Lee is impressively patient while exploring these psychological states, despite the relative brevity of each section. She focuses dedicated attention to small moments for each character caught in individual sorrows: even her cows plod carefully. The shortest piece is just one question long, while the longest pieces hardly break 3 pages. Tarr’s film, on the other hand, is known for his extensive use of the long take. Where other directors have used the long take in order to express virtuosity, such as in the impressive opening shot of Touch of Evil, or to create intimate tension, as in many of Ozu’s films, Tarr’s drifting long takes make the viewer conscious of an intense relentless with which perception unfolds. His takes feel as though they may never cease, creating subtle expectation, tension, and exhaustion in the viewer.
As an homage and response to Tarr’s film, Lee’s text is particularly notable for the way that she renders this experience of persistence through a series of short prose bursts. One of the ways that she is able to create a sense of persistence or duration is through her masterful use of voice. By presenting dialogue without attributions and in bullet points, Lee helps us see how these voices emerge out of a vacuum and fail to really engage each other. They become part of the noise plaguing the town.

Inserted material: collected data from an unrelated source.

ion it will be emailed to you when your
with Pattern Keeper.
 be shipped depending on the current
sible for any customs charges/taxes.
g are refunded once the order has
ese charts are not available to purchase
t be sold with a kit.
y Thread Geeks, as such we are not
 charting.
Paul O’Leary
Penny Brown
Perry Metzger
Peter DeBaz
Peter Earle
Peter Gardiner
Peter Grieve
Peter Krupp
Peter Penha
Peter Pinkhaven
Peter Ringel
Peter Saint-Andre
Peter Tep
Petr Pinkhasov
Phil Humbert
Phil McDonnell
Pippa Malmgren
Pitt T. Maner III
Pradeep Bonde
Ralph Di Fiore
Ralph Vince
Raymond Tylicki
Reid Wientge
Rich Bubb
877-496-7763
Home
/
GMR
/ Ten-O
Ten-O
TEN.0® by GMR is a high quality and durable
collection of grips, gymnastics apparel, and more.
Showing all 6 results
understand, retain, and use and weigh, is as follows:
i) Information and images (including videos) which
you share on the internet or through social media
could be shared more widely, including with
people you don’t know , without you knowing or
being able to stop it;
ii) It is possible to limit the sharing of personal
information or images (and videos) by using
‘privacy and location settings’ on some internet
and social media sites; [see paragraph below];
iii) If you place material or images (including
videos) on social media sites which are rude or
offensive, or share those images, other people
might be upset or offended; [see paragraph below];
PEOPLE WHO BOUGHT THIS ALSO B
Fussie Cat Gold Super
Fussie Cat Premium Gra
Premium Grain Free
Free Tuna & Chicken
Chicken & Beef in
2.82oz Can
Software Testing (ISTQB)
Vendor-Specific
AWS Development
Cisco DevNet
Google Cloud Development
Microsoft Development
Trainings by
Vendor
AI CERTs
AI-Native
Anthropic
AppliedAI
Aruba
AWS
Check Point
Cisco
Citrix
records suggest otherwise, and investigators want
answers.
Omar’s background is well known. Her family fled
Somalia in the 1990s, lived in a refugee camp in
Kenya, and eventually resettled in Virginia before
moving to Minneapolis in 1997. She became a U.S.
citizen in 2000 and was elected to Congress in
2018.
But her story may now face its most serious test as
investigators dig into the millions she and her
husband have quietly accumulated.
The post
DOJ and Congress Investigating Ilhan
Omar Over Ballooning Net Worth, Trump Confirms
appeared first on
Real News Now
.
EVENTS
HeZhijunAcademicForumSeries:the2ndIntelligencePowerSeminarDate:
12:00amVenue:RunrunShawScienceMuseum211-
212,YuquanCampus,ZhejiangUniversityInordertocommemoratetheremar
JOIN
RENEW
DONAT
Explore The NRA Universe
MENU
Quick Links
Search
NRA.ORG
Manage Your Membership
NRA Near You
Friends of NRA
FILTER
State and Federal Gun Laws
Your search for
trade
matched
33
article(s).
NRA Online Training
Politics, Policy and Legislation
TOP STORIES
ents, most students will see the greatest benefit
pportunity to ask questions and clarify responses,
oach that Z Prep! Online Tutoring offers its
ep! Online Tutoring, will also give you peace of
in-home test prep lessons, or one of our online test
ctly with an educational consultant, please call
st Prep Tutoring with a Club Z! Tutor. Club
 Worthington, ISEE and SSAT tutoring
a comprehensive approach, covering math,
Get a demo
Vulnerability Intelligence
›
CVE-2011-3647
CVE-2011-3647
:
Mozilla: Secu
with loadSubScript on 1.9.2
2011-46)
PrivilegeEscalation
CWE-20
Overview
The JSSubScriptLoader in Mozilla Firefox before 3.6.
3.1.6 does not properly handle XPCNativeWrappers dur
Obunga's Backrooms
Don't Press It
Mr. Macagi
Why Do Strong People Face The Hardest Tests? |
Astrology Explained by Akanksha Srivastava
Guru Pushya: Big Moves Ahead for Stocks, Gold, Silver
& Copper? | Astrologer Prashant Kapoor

• Anything that God takes part in is the most horrific thing you’ve ever imagined.
• I can’t get on board with such a thought.
• So don’t.
• But you said it. It’s out in the open now. It’s in my head.
• That’s not my problem, it’s yours.
• Some friend you are.
• I’m not your friend. (85)
The fact that a Bible brings this spiritual plague down upon the villagers fascinates me. I don’t see this as an anti-religious gesture, but as an analog for our contemporary, ironic condition. The villagers’ faith in the word exacerbates their suffering by offering them a structure—a narration—for understanding their malaise. Judgment is coming. However, they also simultaneously don’t believe in the systems that structure their emptiness. They cease going to church. God seems horrible to them. Their former faith haunts them. They constantly feel that they’re all wrong. They sense there could be a savior, perhaps, but one who is here to crush them.
The emotional desperation that Damnation wallows in suggests there’s little hope. What is commonly considered a great human trait—that of perseverance—in practice emerges as our curse. However, as spiritually destitute as the book’s characters are, there’s a desperate beauty in their perseverance. Their endurance isn’t willful. It simply exists. They have no way to elect it for themselves. Much of Damnation’s magnetism comes from the way that their persistence sensitizes the characters to the squalor of their condition. It’s a terrifically hard text to put down.
If there isn’t much hope in the text, there is, however, intense beauty. Suffering is so delicious and awful. Lee’s book raises some wonderfully provocative questions about our condition: if we are damned, perhaps it is because we know what we have lost but we have the capacity to continue without it? If that’s the case, what use to us is salvation if we must trudge through damnation first?
If you’ve been hurt, if you feel the world is squalid, if you’ve suffered, if you wonder if there’s an end to blackness, if you’ve tasted from the bitter brew, if you want to absolve yourself by bathing in ashes, then go read Janice Lee’s Damnation.